▸ **WHAT THE EXERCISE ASKS**:
Return exactly the lines below, starting with the one that has "cung cấp báo" and going on through the one that has "Địa chỉ HCM: 26/2".

▸ **GIVEN ENTRIES**:
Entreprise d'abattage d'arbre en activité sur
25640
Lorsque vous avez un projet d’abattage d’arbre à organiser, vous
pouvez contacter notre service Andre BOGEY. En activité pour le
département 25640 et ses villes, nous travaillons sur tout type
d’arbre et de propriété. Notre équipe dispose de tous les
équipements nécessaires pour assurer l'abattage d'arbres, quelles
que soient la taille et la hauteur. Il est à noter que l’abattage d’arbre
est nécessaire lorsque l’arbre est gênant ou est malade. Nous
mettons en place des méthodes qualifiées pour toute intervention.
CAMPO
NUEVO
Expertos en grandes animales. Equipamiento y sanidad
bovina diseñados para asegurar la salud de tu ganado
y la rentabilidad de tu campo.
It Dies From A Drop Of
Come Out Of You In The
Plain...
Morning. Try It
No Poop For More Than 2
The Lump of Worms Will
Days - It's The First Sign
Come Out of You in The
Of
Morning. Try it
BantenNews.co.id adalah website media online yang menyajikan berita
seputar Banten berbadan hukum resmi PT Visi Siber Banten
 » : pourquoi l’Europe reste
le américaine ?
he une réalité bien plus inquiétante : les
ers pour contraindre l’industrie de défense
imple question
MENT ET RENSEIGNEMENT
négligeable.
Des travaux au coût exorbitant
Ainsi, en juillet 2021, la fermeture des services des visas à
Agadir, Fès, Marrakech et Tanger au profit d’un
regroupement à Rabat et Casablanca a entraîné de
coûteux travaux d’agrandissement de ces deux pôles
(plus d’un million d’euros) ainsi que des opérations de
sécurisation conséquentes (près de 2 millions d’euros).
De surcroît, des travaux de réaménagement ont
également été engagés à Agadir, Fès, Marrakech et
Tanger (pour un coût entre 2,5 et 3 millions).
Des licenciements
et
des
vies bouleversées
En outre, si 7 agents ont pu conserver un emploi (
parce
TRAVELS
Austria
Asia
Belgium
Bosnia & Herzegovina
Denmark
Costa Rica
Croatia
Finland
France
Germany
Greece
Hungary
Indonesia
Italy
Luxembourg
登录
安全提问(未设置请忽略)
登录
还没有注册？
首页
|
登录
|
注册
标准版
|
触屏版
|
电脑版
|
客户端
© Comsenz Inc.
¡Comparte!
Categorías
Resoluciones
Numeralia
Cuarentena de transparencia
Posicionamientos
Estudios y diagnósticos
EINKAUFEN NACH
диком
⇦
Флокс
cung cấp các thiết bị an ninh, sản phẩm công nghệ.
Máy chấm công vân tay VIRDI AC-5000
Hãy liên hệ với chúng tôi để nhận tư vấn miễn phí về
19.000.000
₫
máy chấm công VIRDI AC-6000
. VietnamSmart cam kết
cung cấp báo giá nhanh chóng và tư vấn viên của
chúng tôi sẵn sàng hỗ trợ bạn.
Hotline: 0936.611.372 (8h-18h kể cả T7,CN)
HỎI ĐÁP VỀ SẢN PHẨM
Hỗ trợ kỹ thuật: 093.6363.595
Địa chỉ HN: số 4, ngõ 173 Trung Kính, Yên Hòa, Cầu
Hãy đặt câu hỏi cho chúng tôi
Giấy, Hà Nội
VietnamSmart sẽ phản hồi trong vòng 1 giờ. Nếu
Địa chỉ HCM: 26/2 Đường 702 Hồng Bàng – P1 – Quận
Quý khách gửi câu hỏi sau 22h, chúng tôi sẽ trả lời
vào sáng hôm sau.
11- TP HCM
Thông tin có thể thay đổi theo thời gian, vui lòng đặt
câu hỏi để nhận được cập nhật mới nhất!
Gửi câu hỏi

▸ **RESULT**:
cung cấp báo giá nhanh chóng và tư vấn viên của
chúng tôi sẵn sàng hỗ trợ bạn.
Hotline: 0936.611.372 (8h-18h kể cả T7,CN)
HỎI ĐÁP VỀ SẢN PHẨM
Hỗ trợ kỹ thuật: 093.6363.595
Địa chỉ HN: số 4, ngõ 173 Trung Kính, Yên Hòa, Cầu
Hãy đặt câu hỏi cho chúng tôi
Giấy, Hà Nội
VietnamSmart sẽ phản hồi trong vòng 1 giờ. Nếu
Địa chỉ HCM: 26/2 Đường 702 Hồng Bàng – P1 – Quận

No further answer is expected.